Pendant cinq ans, une photographe belge a suivi la jeunesse égyptienne, instigatrice du soulèvement en 2011. Aujourd’hui, la sphère médiatique s’est détournée de cette génération révolutionnaire qui continue de lutter pour ses libertés. À travers l’exposition «Génération Tahrir», au Musée de la Photographie de Charleroi, Pauline Beugnies raconte le combat de cette génération et déconstruit les images stéréotypées du monde arabe et musulman.
Son nom ne vous est peut-être pas inconnu. C’est que Pauline Beugnies a remporté des prix parmi les plus prestigieux du monde en journalisme, comme le Mediterranean Journalism Award et le Nikon Press Photo Award en 2013. Ce n’est pas rien! Et pour reconnaître le travail de la photographe, il suffit d’approcher son parcours et ses reportages documentaires, toujours réalisés avec une grande profondeur. Née à Charleroi en 1982, Pauline Beugnies parcourt le monde après ses études à l’IHECS. Elle voyage au Congo, au Bangladesh, en Albanie et puis en Belgique. L’humain, ce qu’il ressent, ce qu’il vit est au coeur de son travail. En 2011, elle décide de vivre en Égypte pour y apprendre l’arabe et étudier sur le terrain le monde arabo-musulman, pour mieux le comprendre, le faire comprendre et ainsi briser les préjugés.

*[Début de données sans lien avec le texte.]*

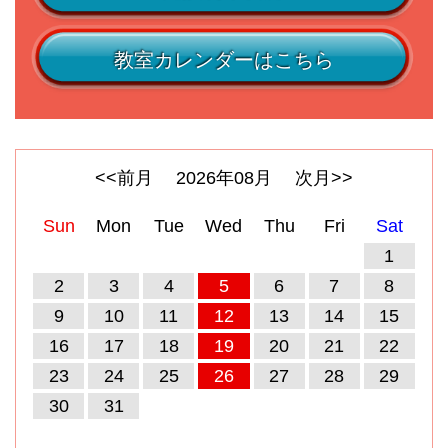
教室カレンダーはこちら
<<前月
2026
年
08
月
次月>>
Sun
Mon
Tue
Wed
Thu
Fri
Sat
1
2
3
4
5
6
7
8
9
10
11
12
13
14
15
16
17
18
19
20
21
22
23
24
25
26
27
28
29
30
31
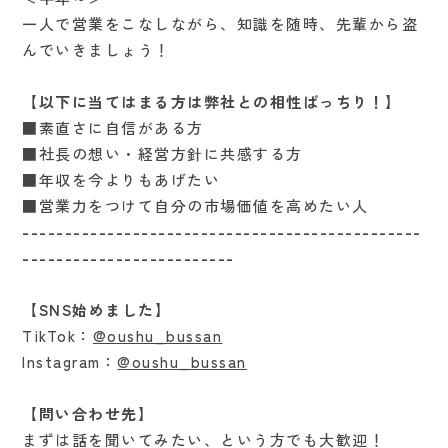
一人で営業をこなしながら、知識を随時、先輩から盗
んでいきましょう！
【以下に当てはまる方は弊社との相性ばっちり！】
■素直さに自信がある方
■社長の想い・経営方針に共感する方
■年収を今よりもあげたい
■営業力をつけて自分の市場価値を高めたい人
-----------------------------------------------
-------------------------
【SNS始めました】
TikTok：
@oushu_bussan
Instagram：
@oushu_bussan
【問い合わせ先】
まずは話を聞いてみたい、という方でも大歓迎！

C’est à travers l’exposition photo «Génération Tahrir» que Pauline Beugnies fait entendre et voir la vie de la jeunesse égyptienne, avant-gardiste du soulèvement en 2011.
L’immersion pour un travail authentique
Le 25 janvier 2011, premier jour du soulèvement, Pauline Beugnies est présente sur la place Tahrir, nommée «place de la Libération». La photographe belge, qui suivait de jeunes Égyptiennes venues manifester, se retrouve aux premières loges d’une révolution, dans la vague du Printemps arabe. Elle continuera à suivre cette génération après la révolte jusqu’à la fin 2015. Assoiffée de liberté et d’émancipation, la jeunesse égyptienne dégage une énergie intense et admirable que les spectateurs peuvent ressentir dans le travail de la photographe. «Génération Tahrir», présentée sous forme d’un livre et d’une exposition, rapporte cinq années d’immersion au sein des familles et des vies de jeunes Égyptiens. Elle nous montre et nous raconte les histoires de jeunes femmes et hommes, dans leurs joies, leurs espoirs, leurs peines et leur combat. Dans un contexte politique qui tend à réécrire l’histoire et effacer le visage des vrais héros, Pauline Beugnies veut partager la vie de ceux qu’elle a côtoyés et ainsi apporter un autre regard sur cette jeunesse réduite au silence dans les médias.
«Pour que les images restent quand les visages s’effacent de nos mémoires»
Il y a cinq ans, les médias du monde entier étaient fixés sur l’Égypte. Durant 18 jours, la nation égyptienne s’est soulevée contre son tyran. Le 11 février 2011, c’est la victoire contre celui qu’ils voulaient voir «dégager»: Moubarak est déchu. L’espoir et le rêve d’une véritable démocratie sont palpables, à portée de main. Et puis, plus rien. Écran vide sur l’Égypte. On n’entend plus les cris de révolte, ni de joie. Le nouveau-né démocratique qu’est l’État égyptien est confronté à ses premiers échecs. L’armée reprend le pouvoir après l’éviction des Frères musulmans. La jeunesse, première victime de cette désillusion, ne se laisse pourtant pas abattre.
L’exposition est comme segmentée entre le passé et le présent. Le soulèvement de 2011, avec ses blessés et ses héros, que Pauline Beugnies immortalise. Et aujourd’hui, avec cette génération qui a fait dégager son dictateur. Les images montrent des visages, prouvent une réalité. C’est l’histoire de ces jeunes qu’on voit debout sur des chars, brandissant des drapeaux et banderoles révolutionnaires. C’est l’histoire d’une jeunesse qui continue sa révolte à travers son quotidien, ses choix face à la religion, à la famille, aux traditions et au pouvoir en place. C’est une jeunesse qui vit et développe sa culture, souvent clandestinement, par des festivals, des studios de cinéma, ses collectifs d’artistes… Bref, une génération qui veut encore croire à «sa» liberté dans ce qui semble être une nouvelle ère patriarcale. «Génération Tahrir» est un autre regard porté sur le monde arabe et musulman, loin de ces couvertures médiatiques diabolisant une culture orientale. Il fallait parler d’eux, se souvenir et partager ce qu’ils vivent pour raconter à la jeunesse d’ici ce que l’autre vit là bas.